February is National Age-related Macular Degeneration (AMD)/Low Vision Awareness Month. This awareness campaign focuses on raising awareness about AMD and low vision. Macular degeneration is the leading cause of vision loss for Americans over the age of 50. According to the American Macular Degeneration Foundation, over ten million Americans have AMD. The incidence of macular degeneration in our elder population has almost doubled over the past decade. In the United States, the most common causes of low vision are AMD, cataracts, glaucoma, and diabetic retinopathy.
Low Vision and AMD
Low vision is a general term that refers to partial sight or sight that cannot be fully corrected with medications, eye glasses, contact lenses, or surgery. Specialized equipment such as magnification devices and computer access software are used to help people with this condition maximize their remaining vision.
AMD is a disease that affects the macula, the central part of the retina (a layer at the back of the eye where a visual image is formed). This can cause the central part of your vision to become wavy or blurry. For example, doorways may look crooked or objects may look smaller. In some cases, there may be a blind spot in the center of your vision. Since this part of the eye is necessary for performing daily tasks such as identifying faces, watching television, reading, writing and driving, AMD can have a significant effect on your life.
In some cases, AMD may advance at a slower rate, so vision loss does not occur for a long time. In other cases, the disease may develop at a more rapid rate, leading to a loss of vision in one or both eyes.
AMD alone does not lead to complete blindness, but the loss of central vision can interfere with the performance of everyday tasks. Early detection and understanding of your diagnosis are the first steps in the process to slow or minimize vision loss.
Who’s at Risk for AMD?
Risk factors of AMD include the following:
Age - The biggest risk factor for AMD is age. The condition is most likely to occur after the age of 60, but it can happen earlier.
Smoking - Smoking can double the risk of AMD.
Race - Caucasians are at higher risk for AMD than African Americans or Hispanics.
Genetics - Those with a family history of AMD are at higher risk.
How Lifestyle Affects AMD
Research has found links between AMD and lifestyle choices. By making healthy choices, it is possible to reduce or slow down the progression of AMD.
Refrain from smoking.
Make exercise part of your regular routine.
Keep healthy levels of blood pressure and cholesterol.
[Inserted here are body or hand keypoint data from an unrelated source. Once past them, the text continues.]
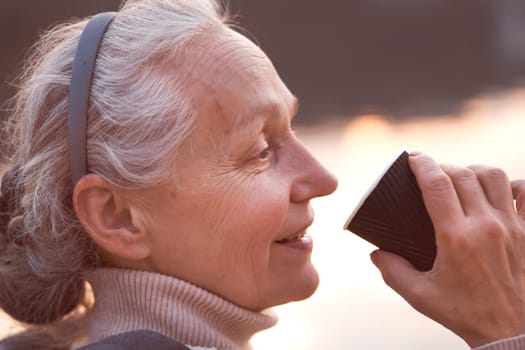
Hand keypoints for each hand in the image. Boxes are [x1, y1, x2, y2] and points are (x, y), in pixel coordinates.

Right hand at [370, 152, 524, 347]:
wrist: (510, 332)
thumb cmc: (464, 313)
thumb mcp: (420, 296)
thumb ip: (393, 271)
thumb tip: (375, 253)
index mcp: (456, 238)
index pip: (437, 184)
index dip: (422, 164)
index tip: (412, 158)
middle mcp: (485, 225)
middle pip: (462, 174)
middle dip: (441, 166)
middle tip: (430, 172)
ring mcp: (511, 226)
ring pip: (494, 176)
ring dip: (473, 170)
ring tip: (461, 177)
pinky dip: (511, 185)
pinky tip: (497, 192)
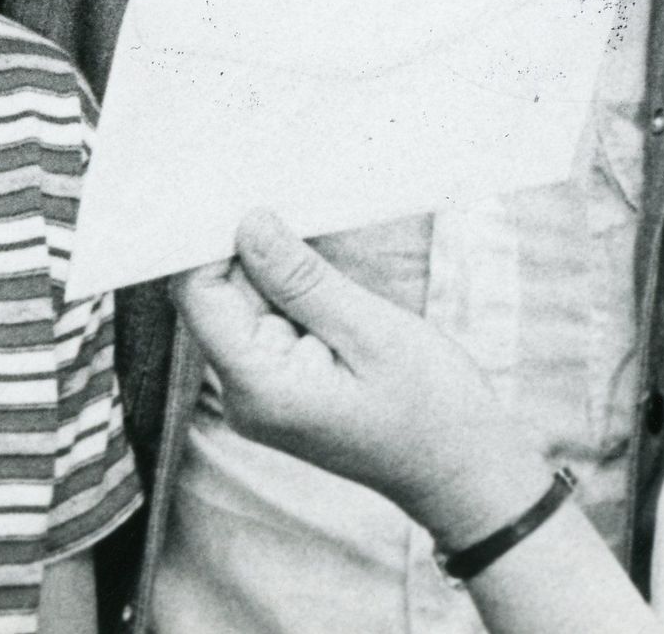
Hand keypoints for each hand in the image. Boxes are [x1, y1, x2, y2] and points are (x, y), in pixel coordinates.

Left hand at [171, 211, 550, 546]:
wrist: (464, 471)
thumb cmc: (431, 409)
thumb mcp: (372, 331)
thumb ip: (302, 281)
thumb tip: (248, 224)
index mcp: (258, 386)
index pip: (199, 295)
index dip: (214, 240)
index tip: (249, 191)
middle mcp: (246, 394)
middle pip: (219, 297)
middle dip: (252, 247)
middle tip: (293, 196)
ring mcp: (264, 392)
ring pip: (248, 305)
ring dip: (280, 268)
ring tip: (322, 241)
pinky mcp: (285, 384)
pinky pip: (274, 323)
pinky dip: (296, 292)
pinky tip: (328, 276)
Eat a diet full of green, leafy vegetables and fish.
The American Macular Degeneration Foundation encourages people to be tested for AMD or low vision. Through early detection of this condition, you can begin preventive care. Schedule a complete eye exam from a licensed optometrist or ophthalmologist, and repeat this exam yearly to ensure that your health care professional can monitor changes in your eye health. If you are experiencing drastic vision impairment, have a low vision examination to get a proper diagnosis. The AMD/low vision examination will take longer than a regular eye exam. This is so your doctor can get an accurate analysis of your vision status.
Preventive Measures for Reducing Risk of AMD
It’s important to remember that you can take preventive measures to reduce your risk of AMD. If you have already been diagnosed with this condition, your doctor will instruct you in the preventive steps that can slow the progression of this disease.
You can help reduce your risk of AMD or low vision through simple preventive measures:
Maintain good lighting in your home and workplace.
Avoid writing or reading with low contrast computer screens.
See your optometrist or ophthalmologist at least once a year or if you notice your eyesight becoming blurry or wavy.
Ask your doctor for recommendations for vitamins and supplements designed for preventive eye care.
Wear proper eyewear with ultraviolet (UV) protection when going outdoors; choose eyewear that blocks UV rays and absorbs most high-energy visible (HEV) radiation (also called “blue light”).